The EU said there has been real action among "biotechnology sector players, as well as the public and business stakeholders." The report said highlights for the last 12 months were "the launch of a high-level advisory group on Competitiveness in Biotechnology,' the completion of an EU regulatory framework for genetically modified organisms and initiatives to boost research and increase the number of scientists in the biotech sector."

EuropaBio took a harsher view of progress in the two years since EU leaders adopted it. Its chairman pointed out that seven of the EU's 15 member states still have not put the EU's 1998 rules on biotech patents into force, and eight of them have not implemented the 2001 rules on GMOs. The EU merely is "repeating, yet again, that member states have to implement rules they agreed a long time ago," Sijbesma complained. He accused the EU also of failing to attract smaller biotech firms to take part in its medium-term research program, and underlined that there is "no progress" on the planned Community Patent, which was intended to make it easier for smaller firms to get protection for intellectual property, but which remains deadlocked at the ministerial level.

Johan Vanhemelrijck, EuropaBio's new secretary general, also took a tough line in his first public pronouncement.

"EU member states need to give more support" to efforts to develop a genuinely helpful European framework for the industry, he said. He insisted that "Europe needs real progress in the field of the Community Patent, the moratorium [a de facto blockade by EU ministers, which has kept new biotech products off the EU market for five years], the patents directive and the fostering of young enterprises." An EU-wide stock market to improve the access of private biotech companies to finance is "of crucial importance to innovative, yet fragile industries, and policymakers need to have the courage to tackle it urgently," he added.

Even the EU report acknowledged that the picture is less than perfect.
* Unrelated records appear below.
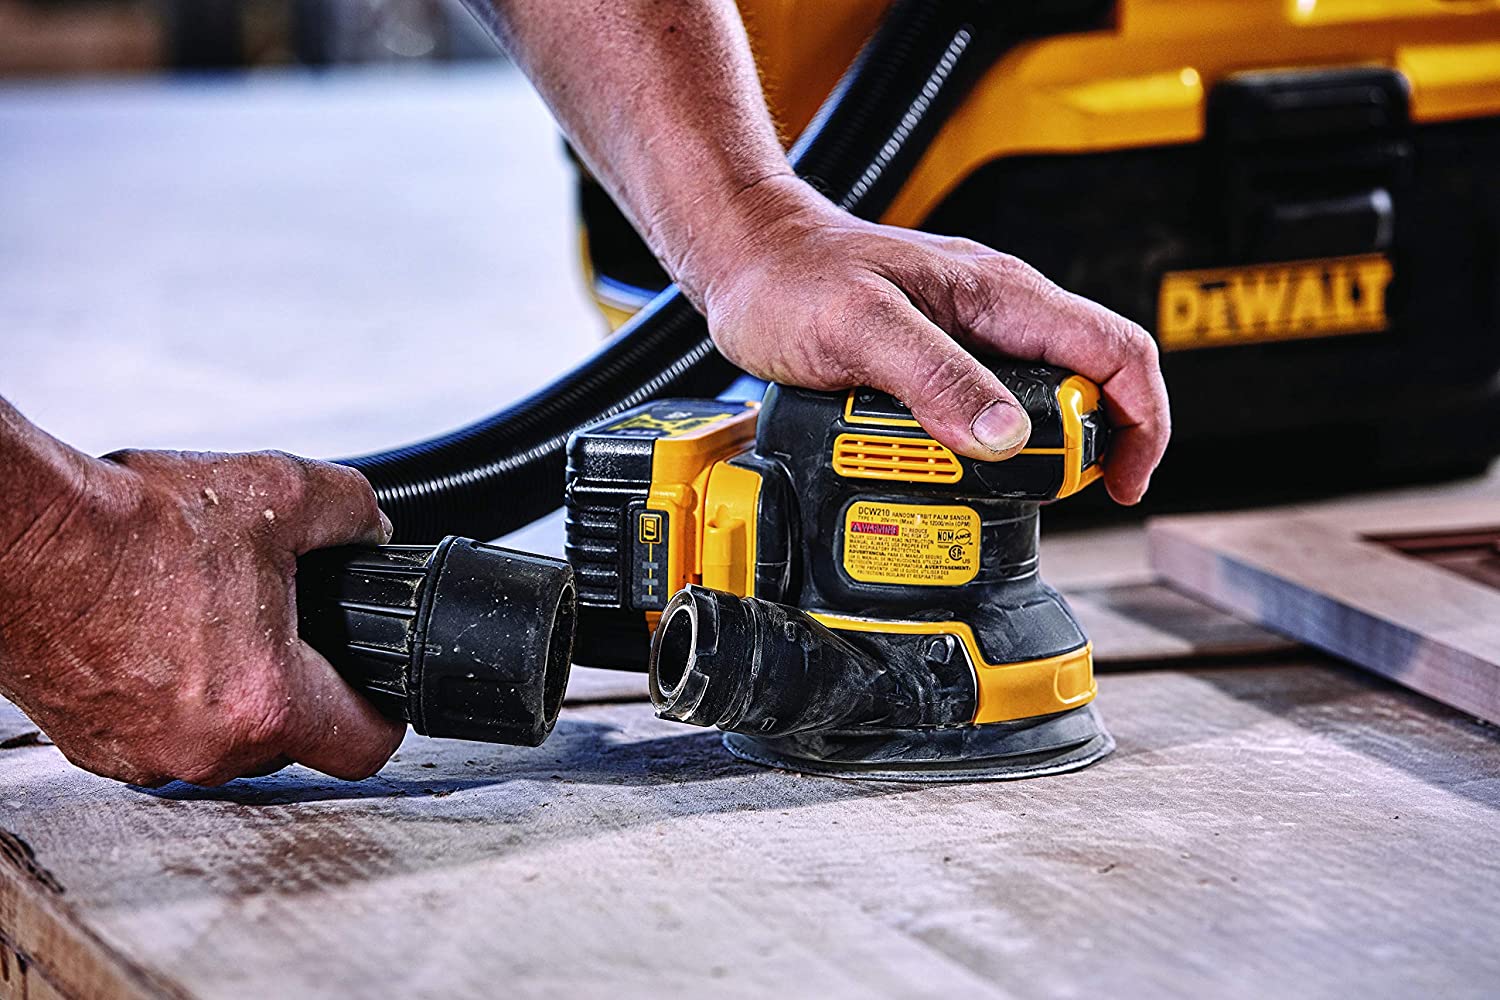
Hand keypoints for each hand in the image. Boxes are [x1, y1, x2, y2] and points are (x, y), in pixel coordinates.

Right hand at [0, 448, 403, 785]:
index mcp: (266, 702)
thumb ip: (352, 513)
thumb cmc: (130, 526)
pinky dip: (171, 694)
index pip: (363, 747)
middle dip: (296, 682)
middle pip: (292, 739)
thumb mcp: (280, 493)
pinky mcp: (94, 746)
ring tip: (210, 623)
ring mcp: (143, 755)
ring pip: (225, 737)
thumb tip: (373, 531)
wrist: (21, 538)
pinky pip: (162, 731)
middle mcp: (206, 748)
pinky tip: (161, 639)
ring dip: (230, 689)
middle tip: (276, 624)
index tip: (374, 690)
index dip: (383, 713)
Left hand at [685, 177, 1169, 503]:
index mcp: (1002, 295)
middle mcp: (996, 315)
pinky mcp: (935, 361)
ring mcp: (967, 337)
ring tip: (987, 493)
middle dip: (1079, 450)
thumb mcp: (862, 329)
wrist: (744, 258)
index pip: (1115, 352)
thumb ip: (936, 377)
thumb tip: (1006, 437)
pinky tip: (946, 472)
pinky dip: (977, 451)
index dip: (1140, 421)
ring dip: (1023, 457)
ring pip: (1032, 406)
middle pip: (1084, 388)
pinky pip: (981, 410)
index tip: (1122, 481)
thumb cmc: (793, 277)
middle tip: (1040, 498)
"Decision-makers in both government and the private sector have to play a more active role in its implementation," it said. "Disappointments included member states' lack of agreement on a Community Patent and the ongoing failure of many member states to implement agreed legislation to clarify intellectual property rights concerning biotechnology inventions." And while the financial situation for smaller biotech firms "is less critical than previously feared," it "still needs to be carefully watched for signs of improvement."

EU Ready To Back One Monsanto Maize, But Not Two

Monsanto Co.'s MON 863 maize, genetically modified to confer protection against certain insects, is as safe as conventional maize, said European Union food safety experts.

A scientific panel on genetically modified organisms said April 19 that placing MON 863 on the market - for import, processing and food or feed use - is unlikely to have an adverse effect on human or animal health, or the environment.

MON 863 maize is genetically modified to provide protection against certain coleopteran pests, principally corn rootworm.

But for another Monsanto application, for a hybrid maize - MON 863xMON 810 - experts could not agree on a position, because of anxieties among some members over safety data. The EU's food safety authority now will request an additional study and then refer the issue back to the GMO expert panel.

The hybrid maize was produced by a conventional cross between inbred maize lines in order to combine the rootworm-resistant trait with the trait present in MON 810 protecting against lepidopteran pests. MON 810 maize and derived food and food ingredients previously have been approved for the EU market.

Scientific assessments of the products already have been carried out by German authorities, but review by other EU member states led to further questions, so the food safety authority was asked to carry out further risk assessment and provide a scientific opinion on both products.